Question

Limiting molar conductivity of $NH_4OH $ $[i.e. \,\wedge^\circ {m (NH_4OH)}]$ is equal to

• A. ${ \wedge^{\circ}_{m(NH_4OH)} + \wedge^{\circ}_{m(Nacl)} - \wedge^{\circ}_{m(NaOH)} } $
• B. ${ \wedge^{\circ}_{m(NH4Cl)} + \wedge^{\circ}_{m(NHOH)} + \wedge^{\circ}_{m(NaCl)} } $
• C. ${ \wedge^{\circ}_{m(NH4Cl)} + \wedge^{\circ}_{m(NaCl)} - \wedge^{\circ}_{m(NaOH)} } $
• D. $\Lambda^\circ_{m}\left(N H_{4} C l\right)+\Lambda_{m}^{\circ}(N a O H)-\Lambda_{m}^{\circ}(N a C l)$

Answer 1

The Correct Option is D

The problem asks for the expression for the limiting molar conductivity of ammonium hydroxide (NH₄OH), denoted as \wedge^\circ_{m}({NH_4OH}). To solve this, we consider the concept of the limiting molar conductivity, which can be explained using Kohlrausch's Law. According to this law, the limiting molar conductivity of an electrolyte can be expressed as the sum of the limiting ionic conductivities of its constituent ions.

According to Kohlrausch's Law of Independent Migration of Ions:

\Lambda^\circ_{m} = \lambda^\circ_+ + \lambda^\circ_-

where:

• \lambda^\circ_+ is the limiting ionic conductivity of the cation.
• \lambda^\circ_- is the limiting ionic conductivity of the anion.
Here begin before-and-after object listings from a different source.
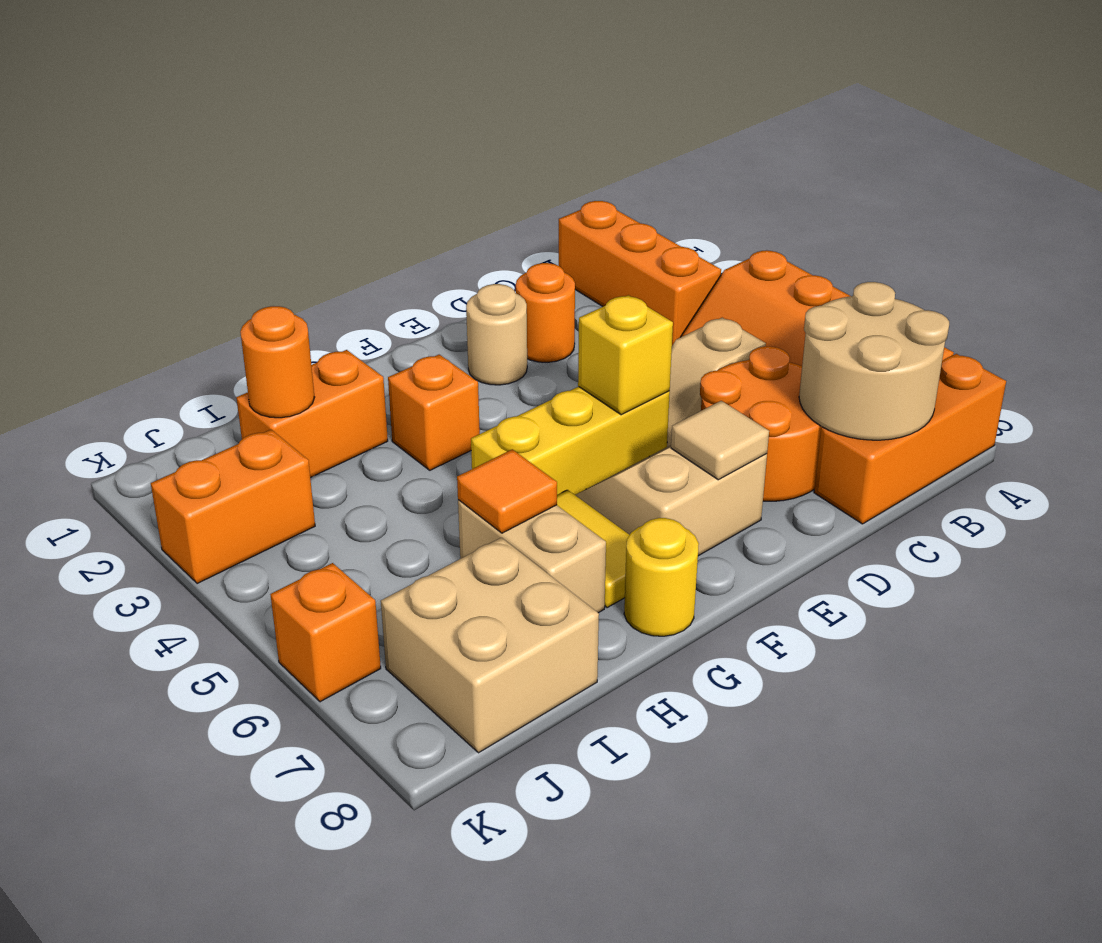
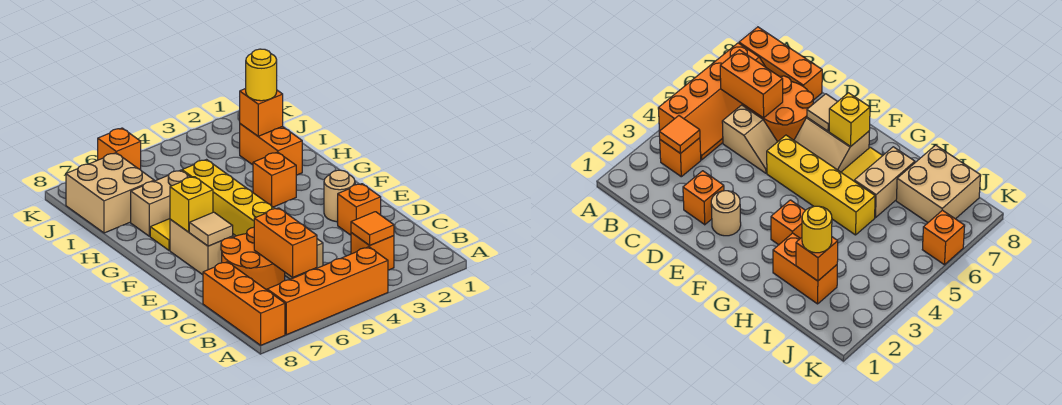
orange 1x3 brick [559,201,721,345] -> orange 1x1 brick [351,233,394,270]
tan 2x2 round brick [799,282,949,440] -> none
orange 1x1 round brick [516,263,575,362] -> orange 1x1 brick [338,184,381,235]
yellow 1x3 brick [471,387,670,495] -> yellow 1x4 brick [182,160,275,236]
yellow 1x1 brick [578,295,673,415] -> yellow 1x1 brick moved to [170,177,213,232]
yellow 1x1 round brick [624,518,699,636] -> yellow 1x1 round brick moved to [246,49,277,101]
orange 1x1 tile [457,449,557,533] -> orange 1x1 tile moved to [351,212,394,245]
orange 1x1 round brick [240,306,315,418] -> orange 1x1 brick [240,89,283,136]
orange 1x2 brick [151,430,315,584] -> orange 1x2 brick moved to [254,208,317,277]

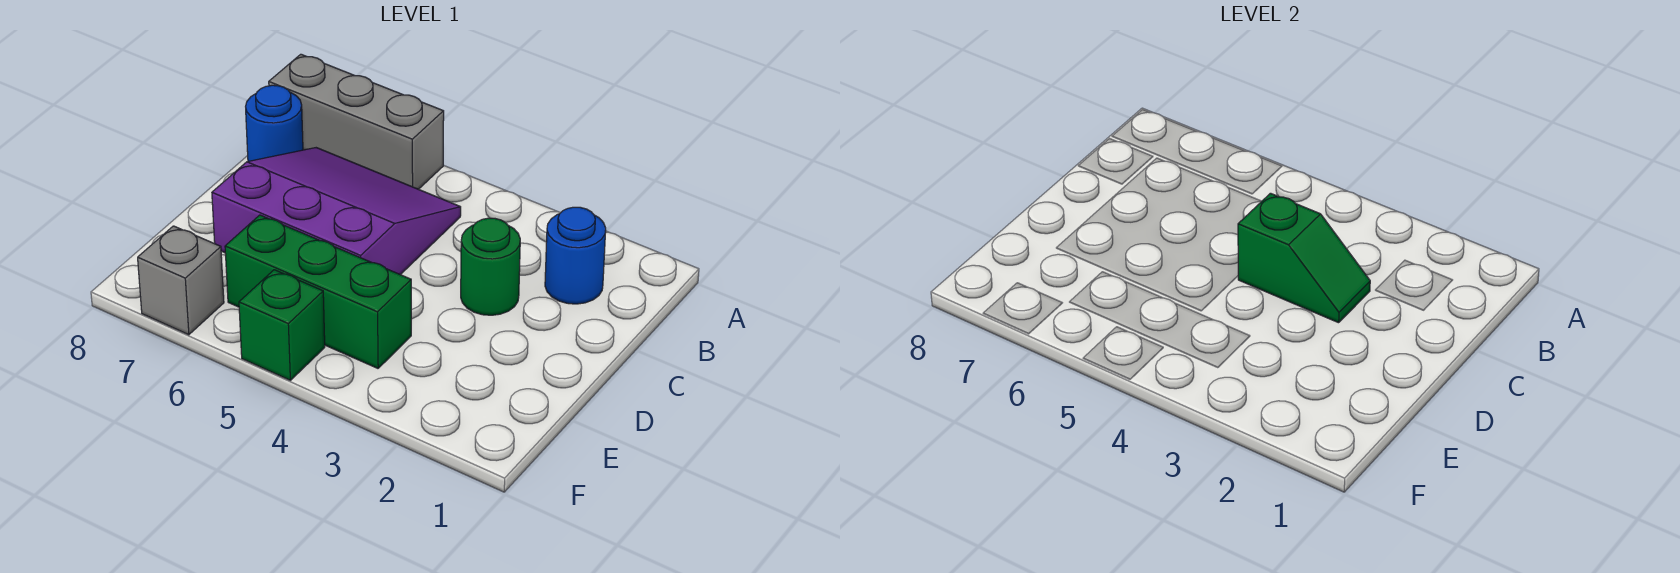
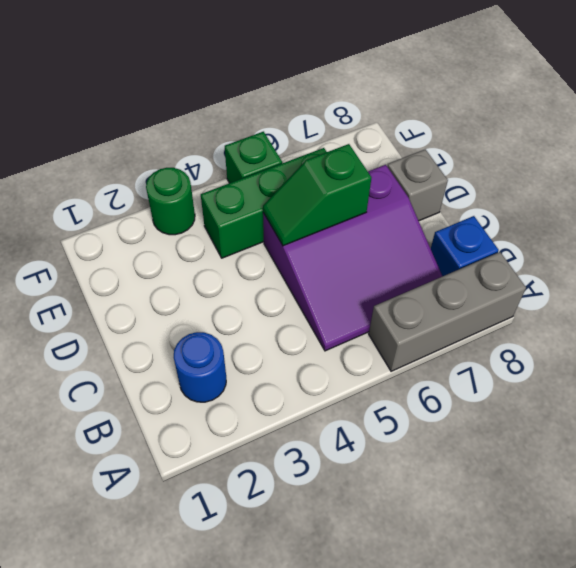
blue 1x1 round brick [246,85,303,161] -> blue 1x1 brick [431,216,499,276]
green 1x1 round brick [461,218,520,315] -> green 1x1 round brick moved to [146,168,195,235]
green 1x2 slope [1238,193,1370,323] -> green 1x2 slope moved to [263,144,372,246]
grey 1x1 brick [138,226,224,335] -> grey 1x1 brick moved to [387,149,448,221]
For $NH_4OH$, it dissociates into $NH_4^+$ and $OH^-$ ions. However, the compound indirectly involves a calculation process through a cycle involving other known electrolytes:

Given the options, we are required to determine which expression correctly represents \wedge^\circ_{m}({NH_4OH}).

Let's look at each one's components:

1. \wedge^\circ_{m(NH_4Cl)} + \wedge^\circ_{m(NaOH)} - \wedge^\circ_{m(NaCl)}:
   • From this expression, \wedge^\circ_{m(NH_4Cl)} = \lambda^\circ_{NH_4^+} + \lambda^\circ_{Cl^-}
   • \wedge^\circ_{m(NaOH)} = \lambda^\circ_{Na^+} + \lambda^\circ_{OH^-}
   • \wedge^\circ_{m(NaCl)} = \lambda^\circ_{Na^+} + \lambda^\circ_{Cl^-}
   • Taking the sum and subtracting appropriately, we get: (\lambda^\circ_{NH_4^+} + \lambda^\circ_{Cl^-}) + (\lambda^\circ_{Na^+} + \lambda^\circ_{OH^-}) - (\lambda^\circ_{Na^+} + \lambda^\circ_{Cl^-}) = \lambda^\circ_{NH_4^+} + \lambda^\circ_{OH^-}, which indeed represents the ions of NH₄OH upon dissociation.

Hence, the correct expression for the limiting molar conductivity of $NH_4OH$ is:

Correct Answer: \Lambda^\circ_{m}(NH_4Cl)+\Lambda_{m}^\circ(NaOH)-\Lambda_{m}^\circ(NaCl)